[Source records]
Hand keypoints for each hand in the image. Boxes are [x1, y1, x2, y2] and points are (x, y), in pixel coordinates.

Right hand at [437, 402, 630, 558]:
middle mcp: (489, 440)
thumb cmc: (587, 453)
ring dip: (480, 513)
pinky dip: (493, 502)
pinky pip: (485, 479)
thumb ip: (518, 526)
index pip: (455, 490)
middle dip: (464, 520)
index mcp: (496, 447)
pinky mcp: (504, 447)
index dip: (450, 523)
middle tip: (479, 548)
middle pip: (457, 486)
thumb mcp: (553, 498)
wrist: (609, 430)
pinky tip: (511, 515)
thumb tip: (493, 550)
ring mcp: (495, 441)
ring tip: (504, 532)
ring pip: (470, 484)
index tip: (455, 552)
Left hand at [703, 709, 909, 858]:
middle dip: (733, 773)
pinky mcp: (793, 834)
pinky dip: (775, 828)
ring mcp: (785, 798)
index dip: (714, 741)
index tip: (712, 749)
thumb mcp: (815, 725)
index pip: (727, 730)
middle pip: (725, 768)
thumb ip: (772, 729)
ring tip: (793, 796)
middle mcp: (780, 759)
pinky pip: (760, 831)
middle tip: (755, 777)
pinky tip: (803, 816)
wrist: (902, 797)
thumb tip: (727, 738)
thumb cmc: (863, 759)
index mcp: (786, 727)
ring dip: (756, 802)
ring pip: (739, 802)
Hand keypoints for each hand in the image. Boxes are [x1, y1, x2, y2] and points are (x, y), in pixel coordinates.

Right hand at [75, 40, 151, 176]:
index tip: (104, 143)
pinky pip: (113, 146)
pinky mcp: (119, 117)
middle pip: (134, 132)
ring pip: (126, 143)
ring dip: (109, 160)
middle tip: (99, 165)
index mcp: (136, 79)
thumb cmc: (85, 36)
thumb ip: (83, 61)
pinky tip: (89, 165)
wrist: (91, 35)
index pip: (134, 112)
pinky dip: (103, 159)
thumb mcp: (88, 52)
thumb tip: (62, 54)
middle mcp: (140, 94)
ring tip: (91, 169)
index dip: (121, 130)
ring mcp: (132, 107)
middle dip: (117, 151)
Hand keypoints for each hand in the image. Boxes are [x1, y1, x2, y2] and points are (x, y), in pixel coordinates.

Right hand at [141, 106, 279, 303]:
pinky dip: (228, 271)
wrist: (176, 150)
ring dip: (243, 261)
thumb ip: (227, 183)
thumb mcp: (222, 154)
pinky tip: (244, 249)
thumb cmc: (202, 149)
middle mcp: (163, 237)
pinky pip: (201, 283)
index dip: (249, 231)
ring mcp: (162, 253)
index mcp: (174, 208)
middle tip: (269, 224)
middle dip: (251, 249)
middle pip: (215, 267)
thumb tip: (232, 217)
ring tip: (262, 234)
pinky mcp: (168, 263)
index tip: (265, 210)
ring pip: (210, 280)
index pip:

▸ **What you will do**
Return the data above in full, keeping each line exactly as it stands.

▸ **Exercise response**
Hand keypoints for each hand in the image. Boxes are [x1, y1, x2, y2] and points are (x, y), in pixel coordinates.

Right hand at [437, 402, 630, 558]:
middle mcp: (489, 440)
thumb cmc: (587, 453)
ring dip: (480, 513)
pinky dip: (493, 502)
pinky pip: (485, 479)
thumb ip: (518, 526)
index pip: (455, 490)
middle dip: (464, 520)
index mcp: (496, 447)
pinky mcp: (504, 447)
index dip: (450, 523)
middle tip: (479, 548)
middle pip: (457, 486)
thumb mcp: (553, 498)
wrist: (609, 430)
pinky tip: (511, 515)
thumb tip: (493, 550)
ring mcp: (495, 441)
ring tip: (504, 532)
ring pip: (470, 484)
index tip: (455, 552)
Left hand at [703, 709, 909, 858]:
middle dip: (733, 773)
pinky mcp: (793, 834)
pinky dip: (775, 828)
ring mcp: (785, 798)
index dip: (714, 741)
index tip: (712, 749)
thumb mcp: (815, 725)
index pip: (727, 730)
middle pip: (725, 768)
thumb ip: (772, 729)
ring tip: (793, 796)
middle mcp: (780, 759)
pinky pip: (760, 831)
middle tip: (755, 777)
pinky tip: (803, 816)
wrist: (902, 797)
thumb tip: (727, 738)
thumb cmc: (863, 759)
index mcp: (786, 727)
ring dip: (756, 802)
ring pip: (739, 802)
Hand keypoints for each hand in the image. Boxes are [x1, y1, x2, y2] and points are (x, y), in pixel coordinates.

Right hand at [75, 40, 151, 176]:
index tip: (104, 143)
pinky pip: (113, 146)
pinky mcp: (119, 117)
middle pip: (134, 132)
ring pip: (126, 143)
ring dip: (109, 160)
middle tip: (99, 165)
index mcp: (136, 79)
thumb cmc: (85, 36)
thumb ip: (83, 61)
pinky tip: (89, 165)
wrist: (91, 35)
index pip: (134, 112)
pinky dip: (103, 159)
thumb mcp: (88, 52)
thumb tip: (62, 54)
middle mcp: (140, 94)
ring tip: (91, 169)
index dip: (121, 130)
ring mcp: (132, 107)
middle dip: (117, 151)
Hand keypoints for each hand in the image. Boxes are [x1, y1, x2, y2] and points are (x, y), in pixel coordinates.

Right hand at [141, 106, 279, 303]:
pinky dip: (228, 271)
wrist: (176, 150)
ring dip: (243, 261)
thumb ip: (227, 183)
thumb mcp: (222, 154)
pinky tip: (244, 249)
thumb cmc: (202, 149)
middle mcp: (163, 237)
pinky pip: (201, 283)
index dip: (249, 231)
ring mcp: (162, 253)
index mcp: (174, 208)
middle tip: (269, 224)
middle dip: (251, 249)
middle pip: (215, 267)
thumb tip: (232, 217)
ring tip: (262, 234)
pinky mcp: (168, 263)
index tip: (265, 210)
ring pip: (210, 280)
index pip:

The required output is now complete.